CIA Engages in Domestic Surveillance With the Connivance of New York Cops
Yesterday, I wrote, "[t]he surveillance state is better established than most people realize, and reaches far beyond our communications and Internet activities," and how right I was. I may have been referrring to the spreading use of license-plate cameras, but it turns out that the classic spook outfit, the Central Intelligence Agency, has turned its sights inwards, on Americans, with the enthusiatic collaboration of the Intelligence Division of New York City's own NYPD. We know this courtesy of a Central Intelligence Agency Inspector General's report obtained by the Electronic Privacy Information Center via that legal jaws of life known as a Freedom of Information Act request. The report concludes there's "insufficient basis to merit a full investigation" into CIA activities in New York City, even though it found "irregular personnel practices" and other lapses in the conduct of the CIA's relationship with the NYPD.
The IG's report was prompted by a 2011 Associated Press story on the intelligence relationship, raising questions about whether the report was a response to public embarrassment, or to an actual revelation about CIA conduct learned only from the press. The CIA's relationship with the NYPD apparently began in 2002, after a retired CIA officer was appointed deputy director of the NYPD-ID.
In Review of the CIA-NYPD Relationship, Inspector General David Buckley notes that the "Agency's longstanding relationship with the NYPD-ID is unique. OIG is unaware of any similar relationship between the Agency and other local law-enforcemet entities in the United States." This is probably a good thing, given the acknowledged risks of "negative public perception," especially with regards to the CIA stepping outside its appropriate bounds.There is also, the IG notes, "the risk that CIA officers could become involved in law enforcement matters." That's no small concern, since the CIA's own Website defines the Agency director's mission as "[c]ollecting intelligence through human sources and by other appropriate means, except that he shall have no police, subpoena, or law enforcement powers or internal security functions."
The report continues:
With these considerations in mind, OIG's discovery of a number of irregular personnel practices, the lack of formal documentation in some imporatant instances, and the varying degrees of management and legal oversight regarding the CIA-NYPD relationship post-9/11 is noteworthy. The revelation of these issues, as discussed in more detain in the Executive Summary, leads me to conclude that the risks associated with the Agency's relationship with NYPD were not fully considered and that there was inadequate direction and control by the Agency managers responsible for the relationship.
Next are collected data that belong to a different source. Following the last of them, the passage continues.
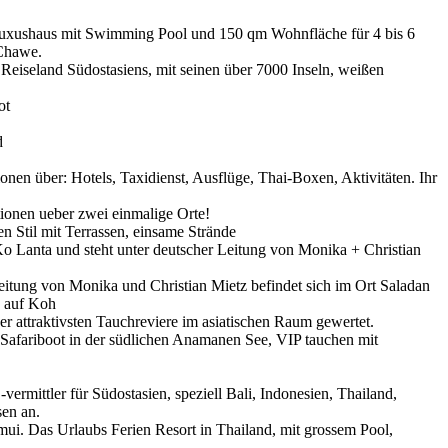
Luxushaus mit Swimming Pool und 150 qm Wohnfläche für 4 bis 6
Chawe.
 Reiseland Südostasiens, mit seinen über 7000 Inseln, weißen
ot
d
onen über: Hotels, Taxidienst, Ausflüge, Thai-Boxen, Aktivitäten. Ihr
ionen ueber zwei einmalige Orte!
n Stil mit Terrassen, einsame Strände
Ko Lanta und steht unter deutscher Leitung von Monika + Christian
itung von Monika und Christian Mietz befindet sich im Ort Saladan
) auf Koh
r attraktivsten Tauchreviere im asiatischen Raum gewertet.
 Safariboot in der südlichen Anamanen See, VIP tauchen mit
-vermittler für Südostasien, speziell Bali, Indonesien, Thailand,
en an.
i. Das Urlaubs Ferien Resort in Thailand, mit grossem Pool,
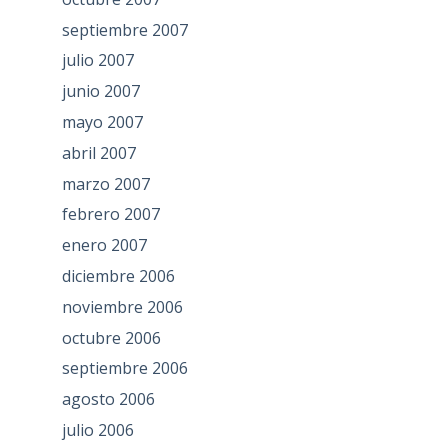
septiembre 2007
julio 2007
junio 2007
mayo 2007
abril 2007
marzo 2007
febrero 2007
enero 2007
diciembre 2006
noviembre 2006
octubre 2006
septiembre 2006
agosto 2006
julio 2006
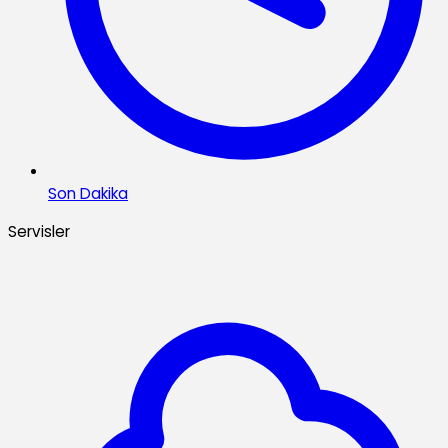
Son Dakika
Servisler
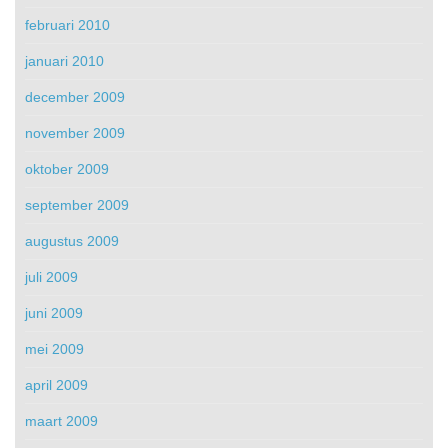
februari 2010
januari 2010
december 2009
november 2009
oktober 2009
september 2009
augustus 2009
juli 2009
juni 2009
mei 2009
april 2009
maart 2009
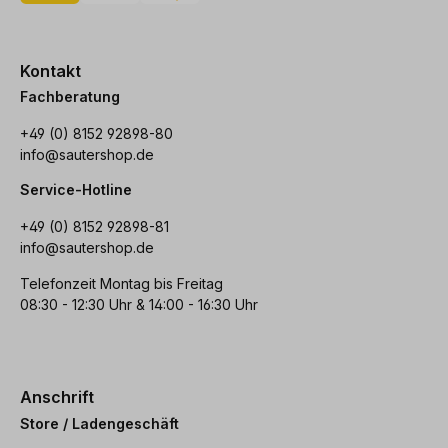
Kontakt
Fachberatung
+49 (0) 8152 92898-80
info@sautershop.de
Service-Hotline
+49 (0) 8152 92898-81
info@sautershop.de
Telefonzeit Montag bis Freitag
08:30 - 12:30 Uhr & 14:00 - 16:30 Uhr
Anschrift
Store / Ladengeschäft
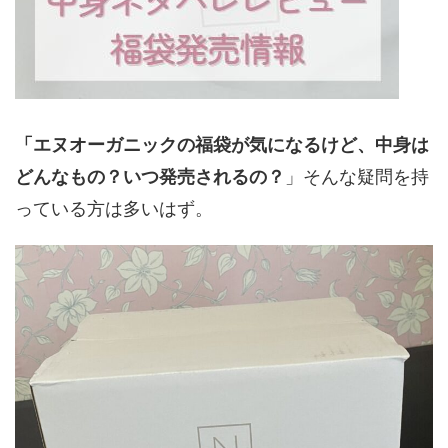
「エヌオーガニックの福袋が気になるけど、中身は
どんなもの？いつ発売されるの？
」そんな疑問を持
っている方は多いはず。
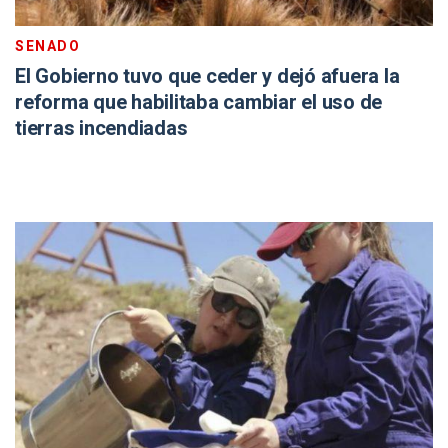
SENADO
El Gobierno tuvo que ceder y dejó afuera la
reforma que habilitaba cambiar el uso de
tierras incendiadas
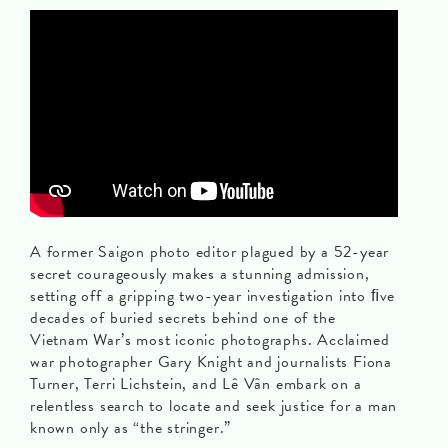
A former Saigon photo editor plagued by a 52-year
secret courageously makes a stunning admission,
setting off a gripping two-year investigation into ﬁve
decades of buried secrets behind one of the
Vietnam War’s most iconic photographs. Acclaimed
war photographer Gary Knight and journalists Fiona
Turner, Terri Lichstein, and Lê Vân embark on a
relentless search to locate and seek justice for a man
known only as “the stringer.”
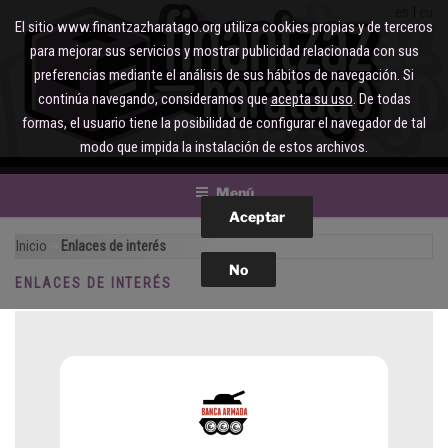
Saltar
es
eu
El sitio www.finantzazharatago.org utiliza cookies propias y de terceros
al
para mejorar sus servicios y mostrar publicidad relacionada con sus
contenido
preferencias mediante el análisis de sus hábitos de navegación. Si
continúa navegando, consideramos que
acepta su uso
. De todas
formas, el usuario tiene la posibilidad de configurar el navegador de tal
modo que impida la instalación de estos archivos.
Menú
Inicio
Enlaces de interés
ENLACES DE INTERÉS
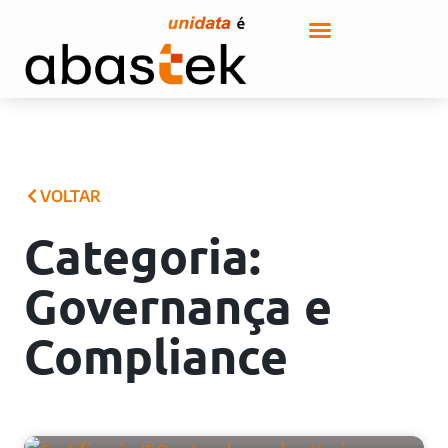
VOLTAR
Categoria:
Governança e
Compliance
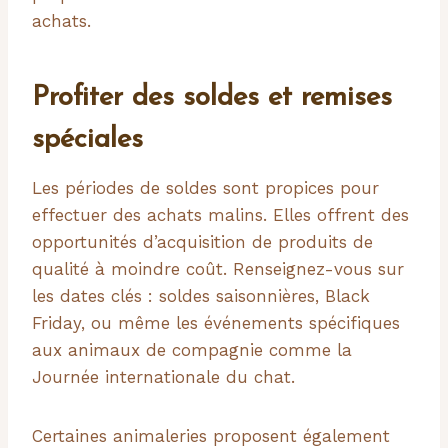
achats.
Profiter des soldes et remises
spéciales
Les périodes de soldes sont propices pour
effectuer des achats malins. Elles offrent des
opportunités d’acquisition de produits de
qualité à moindre coût. Renseignez-vous sur
les dates clés : soldes saisonnières, Black
Friday, ou même les événements spécifiques
aux animaux de compagnie comme la
Journée internationale du chat.
Certaines animaleries proposent également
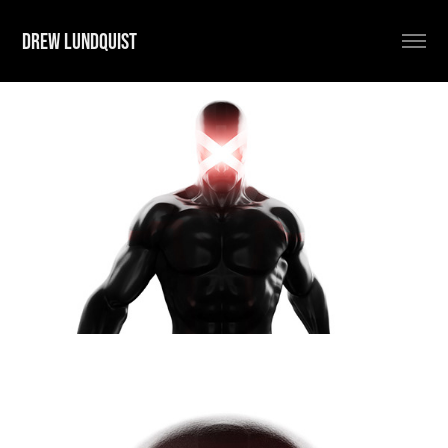
DREW LUNDQUIST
Specific problems included the mishandling of "potentially unfiltered NYPD-ID reports." Part of the problem here seems to be that a CIA officer given leave without pay to work full-time with the NYPD was never advised as to prohibitions on CIA domestic activity "and believed he had 'no limitations' as far as what he could or could not do." Ultimately, this CIA officer came to direct "ALL NYPD investigations, operations and surveillance activities directed at US persons and non-US persons."
Since this CIA officer he was on leave without pay, however, (though apparently paid by the NYPD), the CIA's Office of the General Counsel concluded that legal restrictions on CIA law enforcement activities don't apply.
Nice end run.
In return, an NYPD detective was apparently offered "Agency operational training," though he or she failed to successessfully complete the course.
Other CIA officers were also detailed to the NYPD to analyze intelligence reports and liaise between the police department and other agencies, including the FBI.
Despite the very close relationship between the CIA and NYPD in conducting and analyzing surveillance, and admitted missteps along the way in terms of guidance and handling intelligence reports, Inspector General Buckley concludes there is no "evidence that Agency officers engaged or participated in any activities that violated EO 12333 or the National Security Act of 1947."
So, all is well. Except that the Central Intelligence Agency is now operating domestically, through local police proxies.